◆ Passage:
::::

Scheduled jobs and workflows#

Oftentimes you may want to run a job on a regular schedule. For example, fetching from a datasource every morning, compiling an analytics report every month, or detecting model drift every hour.

Schedules have a minimum interval that will be allowed between two scheduled jobs. By default, a job is not allowed to be scheduled twice in a 10-minute period Currently, schedules like */13 * * * * (every 13th minute), in which the job would trigger at the 52nd minute and then again at the start of the next hour (minute 0) (with only 8 minutes between runs) are not allowed. See mlrun.mlconf.httpdb.scheduling for service schedules configuration.

Creating a job and scheduling it#

MLRun makes it very simple to add a schedule to a given job. To showcase this, the following job runs the code below, which resides in a file titled schedule.py:

def hello(context):
    print("You just ran a scheduled job!")

To create the job, use the set_function syntax and specify the kind like below:

import mlrun

project = mlrun.get_or_create_project("schedule")
job = project.set_function(
    name="my-scheduled-job",  # Name of the job (displayed in console and UI)
    filename="schedule.py",  # Python file or Jupyter notebook to run
    kind="job",  # Run as a job
    image="mlrun/mlrun",  # Use this Docker image
    handler="hello",  # Execute the function hello() within code.py
)

::::

◆ Supplied material:
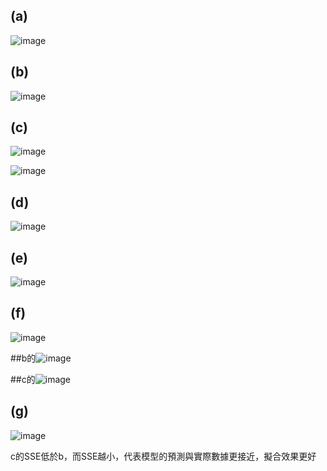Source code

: ## (a)


![image](https://github.com/user-attachments/assets/ade02125-bcbc-4326-b7dc-0eb7aca49123)


## (b)


![image](https://github.com/user-attachments/assets/91e0a3ea-92c2-4f7a-8a82-36a2c38f87ec)



## (c)

![image](https://github.com/user-attachments/assets/4ffe0d85-c178-4d24-8c6b-cd445bb06ace)

![image](https://github.com/user-attachments/assets/82f6408e-e276-40d9-b41a-783dcc6eeedc)



## (d)

![image](https://github.com/user-attachments/assets/1cdaf094-bdbb-4e59-94c2-c5e19ff6f6a3)



## (e)

![image](https://github.com/user-attachments/assets/4b13cf64-535c-4709-87d3-8bd36ce1b7db)



## (f) 

![image](https://github.com/user-attachments/assets/54278f31-0718-408c-aeb9-b52f6caaa1d5)


##b的![image](https://github.com/user-attachments/assets/853c1d27-9b9e-4de0-98ac-47252d24e79b)

##c的![image](https://github.com/user-attachments/assets/0a65b286-66ec-4e3d-a59b-507754ab51c0)


## (g)

![image](https://github.com/user-attachments/assets/3218ce3a-6334-4f51-9638-53a00a4e9aa7)

c的SSE低於b，而SSE越小，代表模型的預測與實際數據更接近，擬合效果更好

::::

◆ Work to complete: Retype the whole scheduled jobs page above, word for word and with its code intact.

◆ The answer:
Scheduled jobs and workflows#

Oftentimes you may want to run a job on a regular schedule. For example, fetching from a datasource every morning, compiling an analytics report every month, or detecting model drift every hour.

Schedules have a minimum interval that will be allowed between two scheduled jobs. By default, a job is not allowed to be scheduled twice in a 10-minute period Currently, schedules like */13 * * * * (every 13th minute), in which the job would trigger at the 52nd minute and then again at the start of the next hour (minute 0) (with only 8 minutes between runs) are not allowed. See mlrun.mlconf.httpdb.scheduling for service schedules configuration.

Creating a job and scheduling it#

MLRun makes it very simple to add a schedule to a given job. To showcase this, the following job runs the code below, which resides in a file titled schedule.py:

def hello(context):
    print("You just ran a scheduled job!")

To create the job, use the set_function syntax and specify the kind like below:

import mlrun

project = mlrun.get_or_create_project("schedule")
job = project.set_function(
    name="my-scheduled-job",  # Name of the job (displayed in console and UI)
    filename="schedule.py",  # Python file or Jupyter notebook to run
    kind="job",  # Run as a job
    image="mlrun/mlrun",  # Use this Docker image
    handler="hello",  # Execute the function hello() within code.py
)